Ayer, primero de mayo, celebraron los obreros de Bogotá su fiesta del Trabajo y supieron hacerlo de una hermosa manera que podría servir de modelo a la democracia universal. No quisieron ellos, los de las manos encallecidas, permanecer en el Día del Trabajo metidos bajo la tibieza acariciadora de las mantas o entregarse al jolgorio ruidoso de las chicherías, como suele usarse en esta paradójica tierra donde las horas más santas y solemnes son profanadas con cínicos esparcimientos y donde la estadística arroja un número más crecido de borrachos, precisamente el día en que las tabernas han sido selladas por las autoridades.

Los obreros bogotanos señalaron ayer, en una forma imperecedera y muy bella, la fundación de una escuela, el momento más culminante de elevación moral que han alcanzado hasta hoy nuestras clases proletarias.

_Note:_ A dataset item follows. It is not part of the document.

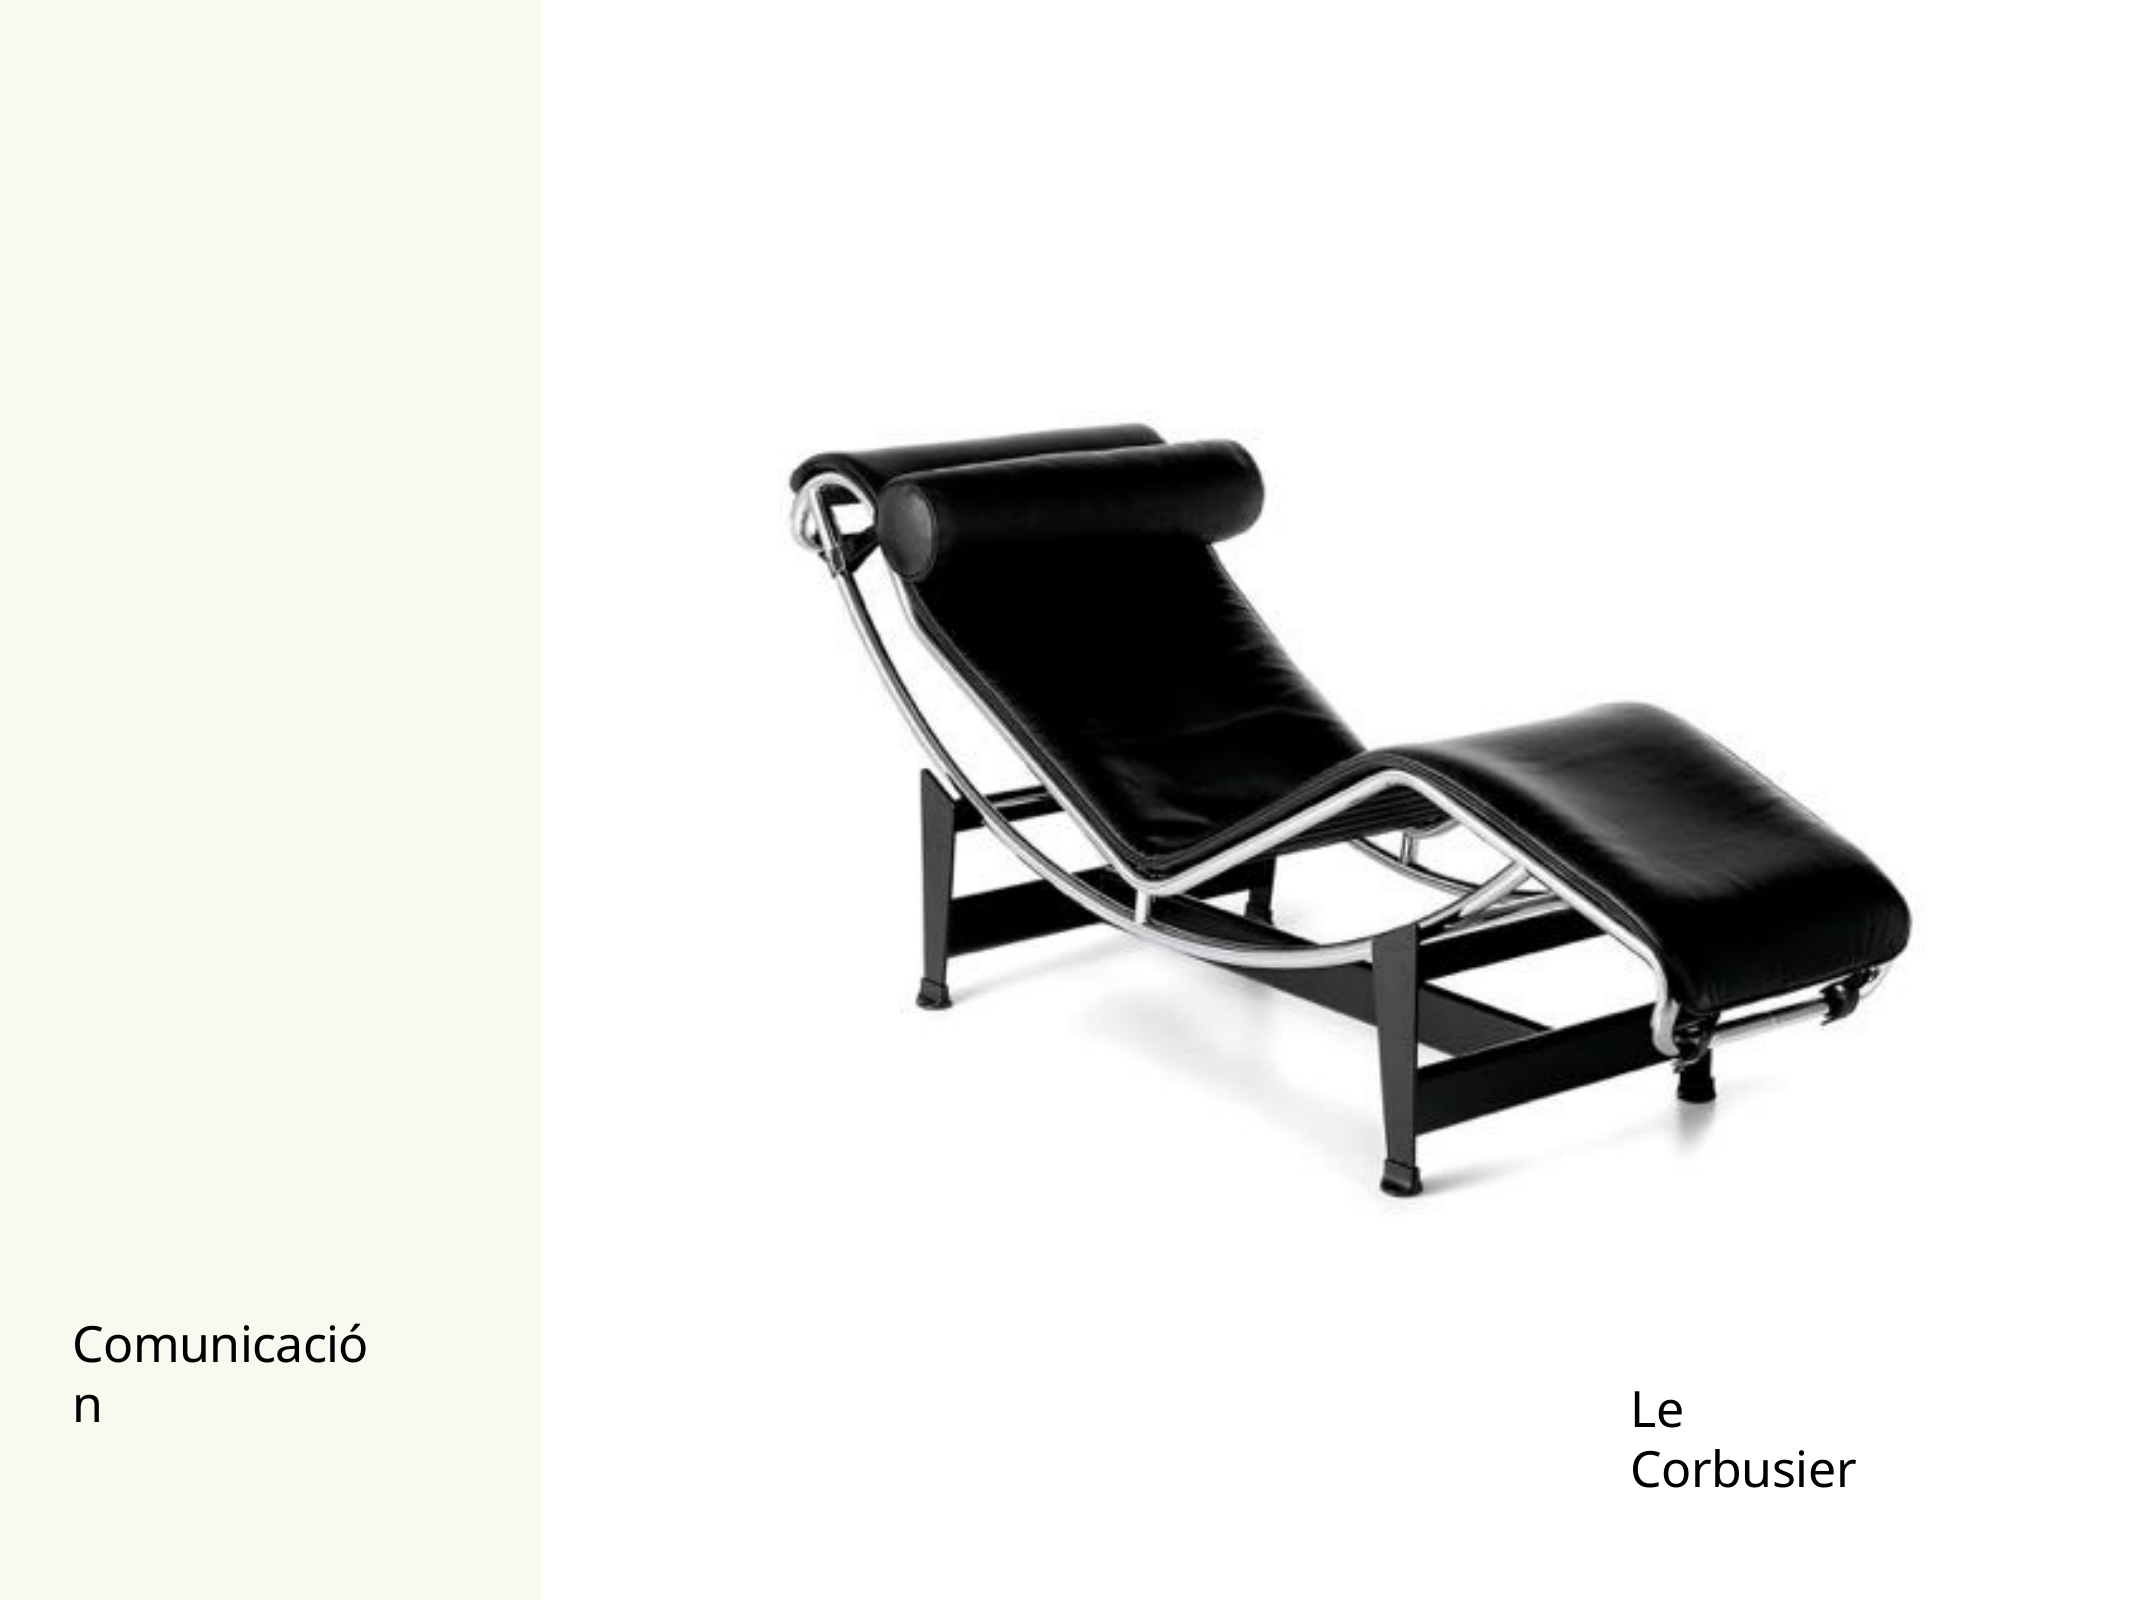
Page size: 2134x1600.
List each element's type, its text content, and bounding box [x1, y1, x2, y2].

text_box Comunicación [70, 1310, 380, 1433]
text_box Le Corbusier [1628, 1374, 1904, 1497]
text_box [778, 409, 1928, 1223]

Yo los vi cuando desfilaban en masas robustas, custodiando sus convoyes, como un ejército fuerte que avanzara a la conquista de una soñada y no lejana ciudad de prosperidad, donde los ojos negros de los fusiles serán cegados por las uñas laboriosas de los arados de la paz.

Yo contemplé, con pupilas de júbilo, el luengo cortejo de carros abrumados bajo el peso de la tierra sagrada que irá a compactar los muros de un pequeño y simbólico templo, donde, dentro de poco, los hijos humildes de los obreros aprenderán a garrapatear sobre el encerado las más caras y santas palabras, y a tomar, sobre los duros y amables bancos de martirio, amor a la lectura y al estudio, puertas de redención, ventanas al porvenir.

No podría imaginarse en verdad una manera más noble, más divina que esta, de santificar la fiesta del Trabajo, así con un canto al futuro, con una siembra de esperanzas.

Hoy, cuando en la aristocrática y linajuda Europa, las dinastías milenarias y las turbulentas democracias se confunden, se combaten, se revuelven, se amalgaman y se sienten desconcertadas y perplejas ante una lumbre imprevista que ha descendido quién sabe de qué cielo, cuando todo en esas viejas tierras es caótico e impreciso, nuestro humilde proletariado ha sorprendido el secreto de la estabilidad, y camina ya por un pequeño sendero, recto y lleno de promesas.

Que así prosiga hasta el fin, porque ellos, los que enseñan como certificado glorioso diez callos duros en las manos, son los arquitectos de la patria, son el oscuro y nebuloso crisol donde se funde el espíritu que, en las gentes de mañana, será fortaleza y será triunfo.

El Espectador, “Día a día”, Bogotá, 2 de mayo de 1918.